The CINECA Synthetic Cohort Datasets include the Synthetic Cohort Europe UK1, Synthetic Cohort Africa H3ABioNet and Synthetic Cohort Europe CH SIB and Synthetic Cohort NA Canada CHILD. The designation of each Synthetic Cohort Dataset indicates the reference source of the phenotypic data, while making clear that the actual values in the dataset are entirely synthesised, having been derived from the parameters of the source dataset. All sample identifiers are prefaced with 'fake' to avoid confusion with real datasets. Each cohort was consulted throughout the process to ensure that the Synthetic Cohort Dataset was appropriate, suitably reflective of the cohort, and had no identifiable information (particularly for more free-text data).

All cohorts reviewed and approved the first version to go public and can be consulted on any subsequent versions, which are versioned by date.

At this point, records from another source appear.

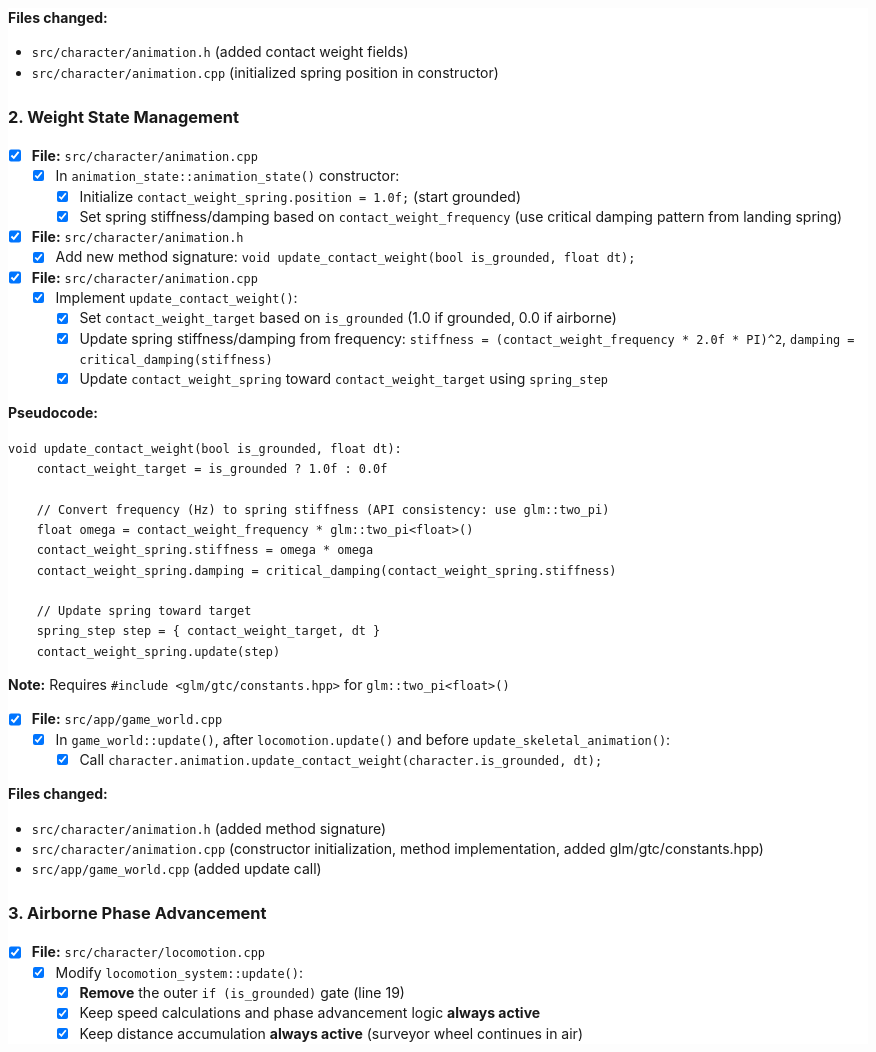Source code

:**Files changed:**
- `src/character/animation.h` (added contact weight fields)
- `src/character/animation.cpp` (initialized spring position in constructor)

### 2. Weight State Management

- [x] **File:** `src/character/animation.cpp`
  - [x] In `animation_state::animation_state()` constructor:
    - [x] Initialize `contact_weight_spring.position = 1.0f;` (start grounded)
    - [x] Set spring stiffness/damping based on `contact_weight_frequency` (use critical damping pattern from landing spring)

- [x] **File:** `src/character/animation.h`
  - [x] Add new method signature: `void update_contact_weight(bool is_grounded, float dt);`

- [x] **File:** `src/character/animation.cpp`
  - [x] Implement `update_contact_weight()`:
    - [x] Set `contact_weight_target` based on `is_grounded` (1.0 if grounded, 0.0 if airborne)
    - [x] Update spring stiffness/damping from frequency: `stiffness = (contact_weight_frequency * 2.0f * PI)^2`, `damping = critical_damping(stiffness)`
    - [x] Update `contact_weight_spring` toward `contact_weight_target` using `spring_step`

**Pseudocode:**
```
void update_contact_weight(bool is_grounded, float dt):
    contact_weight_target = is_grounded ? 1.0f : 0.0f
    
    // Convert frequency (Hz) to spring stiffness (API consistency: use glm::two_pi)
    float omega = contact_weight_frequency * glm::two_pi<float>()
    contact_weight_spring.stiffness = omega * omega
    contact_weight_spring.damping = critical_damping(contact_weight_spring.stiffness)
    
    // Update spring toward target
    spring_step step = { contact_weight_target, dt }
    contact_weight_spring.update(step)
```

**Note:** Requires `#include <glm/gtc/constants.hpp>` for `glm::two_pi<float>()`

- [x] **File:** `src/app/game_world.cpp`
  - [x] In `game_world::update()`, after `locomotion.update()` and before `update_skeletal_animation()`:
    - [x] Call `character.animation.update_contact_weight(character.is_grounded, dt);`

**Files changed:**
- `src/character/animation.h` (added method signature)
- `src/character/animation.cpp` (constructor initialization, method implementation, added glm/gtc/constants.hpp)
- `src/app/game_world.cpp` (added update call)

### 3. Airborne Phase Advancement

- [x] **File:** `src/character/locomotion.cpp`
  - [x] Modify `locomotion_system::update()`:
    - [x] **Remove** the outer `if (is_grounded)` gate (line 19)
    - [x] Keep speed calculations and phase advancement logic **always active**
    - [x] Keep distance accumulation **always active** (surveyor wheel continues in air)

The description of each dataset in the table below includes information such as the number of samples, how the variables were selected, the tools used to generate attributed values, and where the dataset can be accessed. More information on each Synthetic Cohort Dataset page.


Synthetic Cohort Dataset

Phenotypic data

Genomic data

Generated by

Publication Status

Synthetic Cohort Europe UK1

2521 samples derived from UKBiobank, relating to cancer, diabetes and cardiac

Genetic data based on 1000 Genomes data

TOFU, a tool developed in-house for generating Synthetic Cohort UKBiobank data

European Genome Archive (EGA): https://ega-archive.org/datasets/EGAD00001006673

Synthetic Cohort Africa H3ABioNet

100 samples that have synthetic subject attributes and 47 phenotypic data based on the Human Heredity and Health in Africa

1000 Genomes project phase 3 data, randomly selected 2M variants in chr 22 for 100 samples of African ancestries

Nextflow pipeline that uses a modified version of TOFU

Zenodo:https://zenodo.org/record/4955933

Synthetic Cohort Europe CH SIB

6733 samples using 21 attributes selected from the CoLaus cohort

1000 Genomes project phase 3 data, selected 100 most-common variants in chr 22

DataSynthesizer was used for generating both randomly and statistically correlated synthetic data

Zenodo:https://zenodo.org/record/5082689

Synthetic Cohort NA Canada CHILD

100 select variables for 150 participants, plus COVID and other key variables for CHILD

1000 Genomes project phase 3 data , selected most 100 common variants in chr 22

DataSynthesizer for synthesizing correlated anthropomorphic variables, other variables uncorrelated

Zenodo:https://zenodo.org/record/5122832

Phenotypic Data

The phenotype variables selected for each dataset were chosen to reflect a selection of the existing variables for the respective parent cohort, with particular reference to select use cases and a minimal metadata model that was developed by CINECA to support querying across jurisdictions for suitable dataset discovery.

The reference version of the metadata model was based on a manual review of common fields in cohorts participating in the Maelstrom Catalogue. The model was then converted to Genomics Cohorts Knowledge Ontology (GECKO) format, and further expanded with additional terms to cover the three main CINECA use cases (cancer, cardiovascular disease, and diabetes mellitus), plus COVID-19 search terms.

Genotypic Data

The genotype data were all derived from the 1000 Genomes project Phase 3 release. As the 1000 Genomes data is fully public, it was used to minimise privacy intrusion while maximising the utility of the synthesised datasets by including a range of file and data types. The 1000 Genomes data is licensed under the Attribution-NonCommercial-ShareAlike 3.0 Unported (CC BY-NC-SA 3.0) license.

A paper with a detailed description of the development of the Synthetic Cohort Datasets is in preparation.